### Task
Type out the listing below exactly. Pictures stay out of it.

### Provided data
::::::::
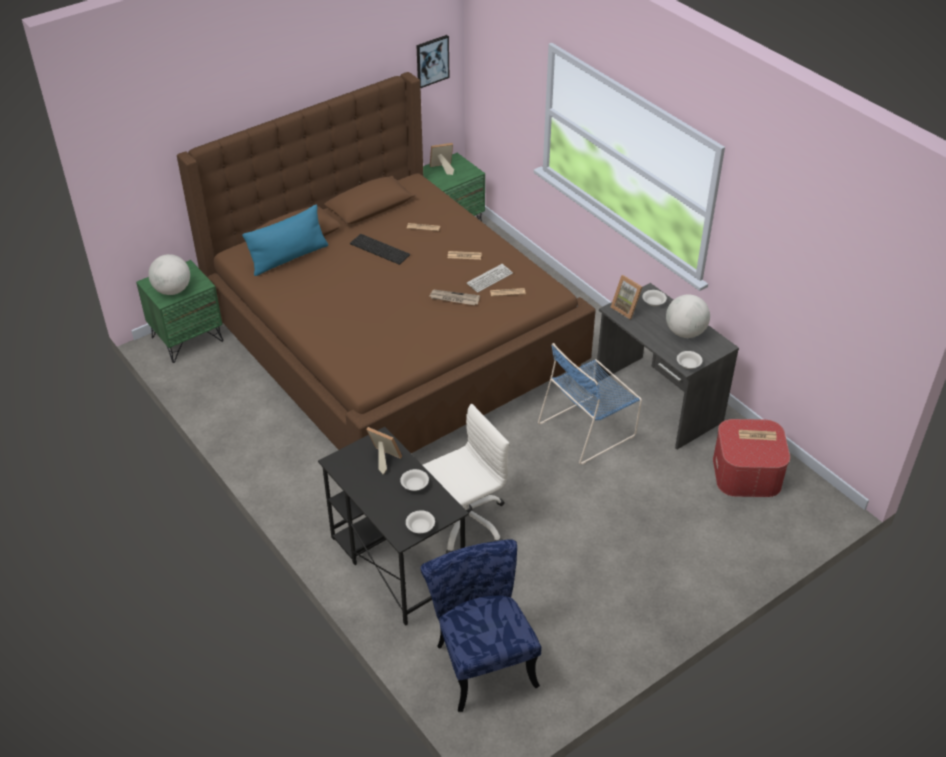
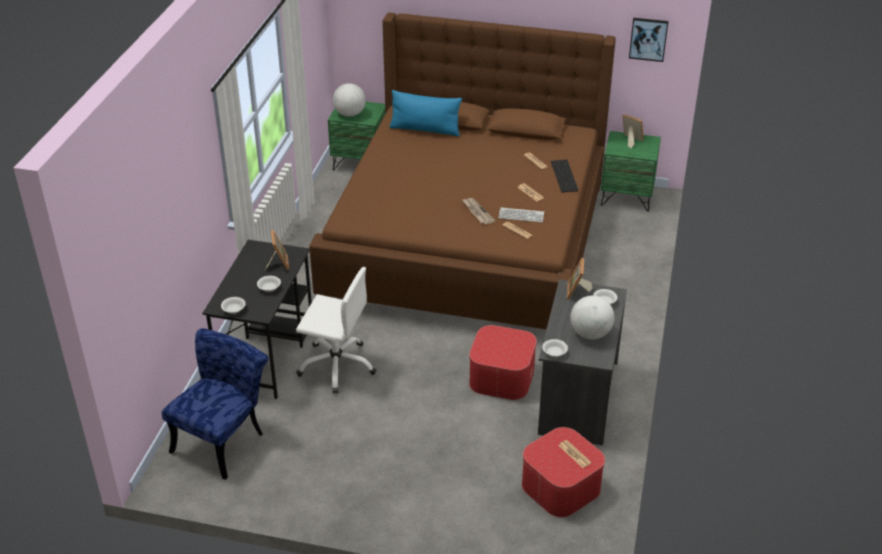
camera: 50 degrees right, 5 degrees down
keyboard [350,234,410,265] -> keyboard moved to [551,159,579,193]
blue chair [538,343,642,464] -> ottoman [469,325,537,400]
::::::::
### Answer
camera: 50 degrees right, 5 degrees down
keyboard [350,234,410,265] -> keyboard moved to [551,159,579,193]
blue chair [538,343,642,464] -> ottoman [469,325,537,400]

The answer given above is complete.